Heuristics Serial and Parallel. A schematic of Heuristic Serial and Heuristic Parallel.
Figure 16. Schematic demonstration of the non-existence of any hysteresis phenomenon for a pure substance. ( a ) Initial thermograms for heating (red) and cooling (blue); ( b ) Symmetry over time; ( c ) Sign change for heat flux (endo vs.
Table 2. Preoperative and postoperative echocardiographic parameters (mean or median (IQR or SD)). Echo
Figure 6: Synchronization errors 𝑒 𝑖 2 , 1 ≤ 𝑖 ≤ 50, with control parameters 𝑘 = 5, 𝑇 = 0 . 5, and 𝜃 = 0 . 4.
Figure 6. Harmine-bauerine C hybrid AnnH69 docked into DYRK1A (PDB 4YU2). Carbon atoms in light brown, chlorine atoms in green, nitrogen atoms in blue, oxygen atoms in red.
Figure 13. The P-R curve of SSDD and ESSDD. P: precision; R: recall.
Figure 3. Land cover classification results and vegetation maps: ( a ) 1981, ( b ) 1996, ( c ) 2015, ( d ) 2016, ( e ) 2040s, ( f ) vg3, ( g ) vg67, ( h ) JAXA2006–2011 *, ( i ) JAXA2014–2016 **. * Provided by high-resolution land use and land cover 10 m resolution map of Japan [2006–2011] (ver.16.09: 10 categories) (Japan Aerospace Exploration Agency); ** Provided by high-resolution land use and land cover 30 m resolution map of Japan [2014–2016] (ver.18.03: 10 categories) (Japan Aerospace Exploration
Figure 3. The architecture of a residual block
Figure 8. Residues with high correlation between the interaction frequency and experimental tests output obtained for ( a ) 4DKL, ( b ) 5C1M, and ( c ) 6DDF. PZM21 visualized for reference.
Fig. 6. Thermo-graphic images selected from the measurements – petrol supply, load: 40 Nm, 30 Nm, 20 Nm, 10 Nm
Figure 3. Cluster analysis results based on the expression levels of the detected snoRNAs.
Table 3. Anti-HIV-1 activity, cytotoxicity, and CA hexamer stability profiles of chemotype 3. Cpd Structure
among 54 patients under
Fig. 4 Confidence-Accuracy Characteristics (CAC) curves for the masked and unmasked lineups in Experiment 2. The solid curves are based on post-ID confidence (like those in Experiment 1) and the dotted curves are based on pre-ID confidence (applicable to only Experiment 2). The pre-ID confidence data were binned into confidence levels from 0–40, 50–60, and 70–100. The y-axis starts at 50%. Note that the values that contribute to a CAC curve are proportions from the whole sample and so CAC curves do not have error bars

▶ _TASK INSTRUCTIONS_
Your answer should be every line above that contains the word "levels".

▶ _ANSWER TO THIS EXERCISE_
Figure 3. Cluster analysis results based on the expression levels of the detected snoRNAs.
Fig. 4 Confidence-Accuracy Characteristics (CAC) curves for the masked and unmasked lineups in Experiment 2. The solid curves are based on post-ID confidence (like those in Experiment 1) and the dotted curves are based on pre-ID confidence (applicable to only Experiment 2). The pre-ID confidence data were binned into confidence levels from 0–40, 50–60, and 70–100. The y-axis starts at 50%. Note that the values that contribute to a CAC curve are proportions from the whole sample and so CAC curves do not have error bars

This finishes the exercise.